Граненый стакан полнился рыжим махровым абрикосовым соком или помидорным, который на языке оставляет впечатление, словно он крапчатый, а на деле — посмотришь — одного равномерного цвета. А то еще наливался стакан прозрачным, желтоватым березовым соком, консервированным, из трехлитровой банки с изображением трех деревьев, в столовой Дударкова, куда заходишь с пыльного лета освежиться, накрутившись до боли в ногах велосипедных педалей.
Преломление ложки или даже вилки в граненом стакане с водой, доложу я вам, весьма способствует изучению особенностей оптического восприятия мира.
Граненый стакан полнился ароматной газировкой, которой чихал и фыркал автомат на любой жаркой улице любого советского города.
Так вот, у меня дома больше нет ни одного граненого стакана. А не так давно, едучи в плацкарте, не увидела ни единого в купе проводницы, которая одной рукой отслаивала от стопки пластиковый стаканчик, другой расчехляла чайный пакетик “Майский”, его я должна была затем тащить, намокший и обмякший, словно дохлую мышь, за хвост.
Я ходила несколько дней по улицам в совершеннейшем снегу и большом удивлении, не видя ни намека на граненые стаканы. Как и на многое из того, среди чего привыкла я сызмальства обитать. Билет в будущее безвозвратно прокомпостирован на входе.

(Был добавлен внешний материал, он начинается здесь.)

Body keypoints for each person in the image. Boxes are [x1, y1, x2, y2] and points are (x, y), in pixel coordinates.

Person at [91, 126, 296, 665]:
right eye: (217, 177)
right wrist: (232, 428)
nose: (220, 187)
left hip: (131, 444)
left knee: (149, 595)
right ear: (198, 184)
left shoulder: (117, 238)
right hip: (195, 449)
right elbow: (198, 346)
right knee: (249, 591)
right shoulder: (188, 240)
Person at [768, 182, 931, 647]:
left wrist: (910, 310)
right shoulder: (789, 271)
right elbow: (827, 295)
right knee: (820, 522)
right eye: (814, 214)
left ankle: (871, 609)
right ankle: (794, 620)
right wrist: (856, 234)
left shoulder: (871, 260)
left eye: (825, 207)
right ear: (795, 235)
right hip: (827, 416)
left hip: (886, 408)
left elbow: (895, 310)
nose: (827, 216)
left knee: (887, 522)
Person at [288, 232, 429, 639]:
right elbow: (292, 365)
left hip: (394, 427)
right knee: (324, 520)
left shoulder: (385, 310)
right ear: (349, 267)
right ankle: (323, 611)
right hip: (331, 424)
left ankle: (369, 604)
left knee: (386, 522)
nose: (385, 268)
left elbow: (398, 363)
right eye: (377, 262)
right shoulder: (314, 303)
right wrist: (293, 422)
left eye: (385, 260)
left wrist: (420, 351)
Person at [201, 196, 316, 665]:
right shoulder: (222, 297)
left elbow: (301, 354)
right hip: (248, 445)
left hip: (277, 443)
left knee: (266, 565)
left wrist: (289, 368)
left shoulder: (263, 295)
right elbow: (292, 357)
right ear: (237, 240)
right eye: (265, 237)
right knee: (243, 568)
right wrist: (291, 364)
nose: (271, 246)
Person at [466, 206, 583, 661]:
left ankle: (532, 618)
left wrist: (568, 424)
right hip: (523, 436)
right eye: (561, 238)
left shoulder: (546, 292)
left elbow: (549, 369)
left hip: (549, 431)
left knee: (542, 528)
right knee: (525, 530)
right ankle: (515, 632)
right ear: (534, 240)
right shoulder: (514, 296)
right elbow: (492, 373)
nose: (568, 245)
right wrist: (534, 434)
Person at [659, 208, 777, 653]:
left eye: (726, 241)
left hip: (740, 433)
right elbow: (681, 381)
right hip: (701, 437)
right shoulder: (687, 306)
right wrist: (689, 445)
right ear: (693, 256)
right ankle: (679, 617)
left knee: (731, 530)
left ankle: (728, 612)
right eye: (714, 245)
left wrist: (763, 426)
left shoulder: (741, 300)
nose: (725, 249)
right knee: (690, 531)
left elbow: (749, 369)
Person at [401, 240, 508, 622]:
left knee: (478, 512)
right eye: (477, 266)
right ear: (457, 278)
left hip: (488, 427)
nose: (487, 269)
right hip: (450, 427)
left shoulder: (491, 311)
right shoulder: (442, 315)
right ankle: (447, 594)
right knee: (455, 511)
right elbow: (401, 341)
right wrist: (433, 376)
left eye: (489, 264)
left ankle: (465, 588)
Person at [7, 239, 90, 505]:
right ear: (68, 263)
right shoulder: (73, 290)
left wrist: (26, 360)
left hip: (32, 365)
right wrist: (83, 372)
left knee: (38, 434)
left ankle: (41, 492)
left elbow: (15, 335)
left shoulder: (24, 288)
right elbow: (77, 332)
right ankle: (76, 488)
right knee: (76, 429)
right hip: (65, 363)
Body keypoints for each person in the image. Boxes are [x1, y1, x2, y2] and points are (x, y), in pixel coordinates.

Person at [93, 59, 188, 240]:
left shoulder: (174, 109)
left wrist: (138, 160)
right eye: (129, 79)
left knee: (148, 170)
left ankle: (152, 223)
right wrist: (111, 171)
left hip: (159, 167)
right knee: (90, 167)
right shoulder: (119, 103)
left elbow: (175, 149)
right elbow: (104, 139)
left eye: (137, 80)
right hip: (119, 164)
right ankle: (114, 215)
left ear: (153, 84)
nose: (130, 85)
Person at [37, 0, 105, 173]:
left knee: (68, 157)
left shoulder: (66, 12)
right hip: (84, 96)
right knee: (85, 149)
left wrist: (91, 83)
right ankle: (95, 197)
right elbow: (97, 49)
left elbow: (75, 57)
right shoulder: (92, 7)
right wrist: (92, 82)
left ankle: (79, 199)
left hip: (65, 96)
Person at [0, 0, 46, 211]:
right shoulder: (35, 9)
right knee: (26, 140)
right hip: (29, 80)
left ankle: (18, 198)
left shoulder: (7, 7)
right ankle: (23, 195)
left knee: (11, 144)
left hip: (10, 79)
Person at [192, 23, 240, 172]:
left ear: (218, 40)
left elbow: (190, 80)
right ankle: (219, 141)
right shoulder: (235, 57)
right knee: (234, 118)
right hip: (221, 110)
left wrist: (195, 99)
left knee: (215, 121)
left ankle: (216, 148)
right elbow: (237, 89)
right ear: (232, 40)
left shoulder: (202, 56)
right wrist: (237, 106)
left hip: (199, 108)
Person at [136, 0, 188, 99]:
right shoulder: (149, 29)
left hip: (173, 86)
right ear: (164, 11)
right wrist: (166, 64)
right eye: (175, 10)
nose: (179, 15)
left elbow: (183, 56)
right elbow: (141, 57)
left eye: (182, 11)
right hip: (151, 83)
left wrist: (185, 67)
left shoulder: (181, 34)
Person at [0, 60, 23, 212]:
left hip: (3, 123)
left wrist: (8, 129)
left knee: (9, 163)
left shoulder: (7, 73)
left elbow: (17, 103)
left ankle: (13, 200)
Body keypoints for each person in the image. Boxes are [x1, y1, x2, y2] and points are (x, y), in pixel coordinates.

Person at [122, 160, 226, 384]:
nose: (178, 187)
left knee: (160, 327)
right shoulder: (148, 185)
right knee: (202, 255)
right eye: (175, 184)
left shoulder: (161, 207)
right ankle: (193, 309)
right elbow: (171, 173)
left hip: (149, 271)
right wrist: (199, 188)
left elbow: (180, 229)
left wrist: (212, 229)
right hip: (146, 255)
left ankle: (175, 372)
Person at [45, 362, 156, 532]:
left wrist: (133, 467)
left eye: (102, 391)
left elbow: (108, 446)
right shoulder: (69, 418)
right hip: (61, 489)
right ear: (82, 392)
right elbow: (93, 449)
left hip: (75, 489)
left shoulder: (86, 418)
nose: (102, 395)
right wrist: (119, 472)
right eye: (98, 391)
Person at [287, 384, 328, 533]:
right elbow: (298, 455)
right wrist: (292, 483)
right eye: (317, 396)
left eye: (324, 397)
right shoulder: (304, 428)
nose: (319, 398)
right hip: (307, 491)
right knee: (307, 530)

И вот я вижу его. Родной, знакомый до боли. Стакан. Здесь, случайно. Но теперь у меня нет иллюзий на его счет: это временный посланец отошедших в минувшее дней. Ведь некогда, говорят, его производили из расчета две штуки на человека в год. Вне подобного плана бытие граненого стакана не имеет смысла и не помнит той красоты.
Но все же мне кажется, русский человек вечен. Триста лет назад он точно так же сидел за столом златоглавой, неприютной зимней Москвы, которая, что ни делай, давно изневерилась в слезах.
Мужики-“ваххабиты” уже обнимали друг друга и вели им понятный, органичный, плавный, исполненный огромного, почти вселенского смысла разговор, состоящий почти из одних междометий.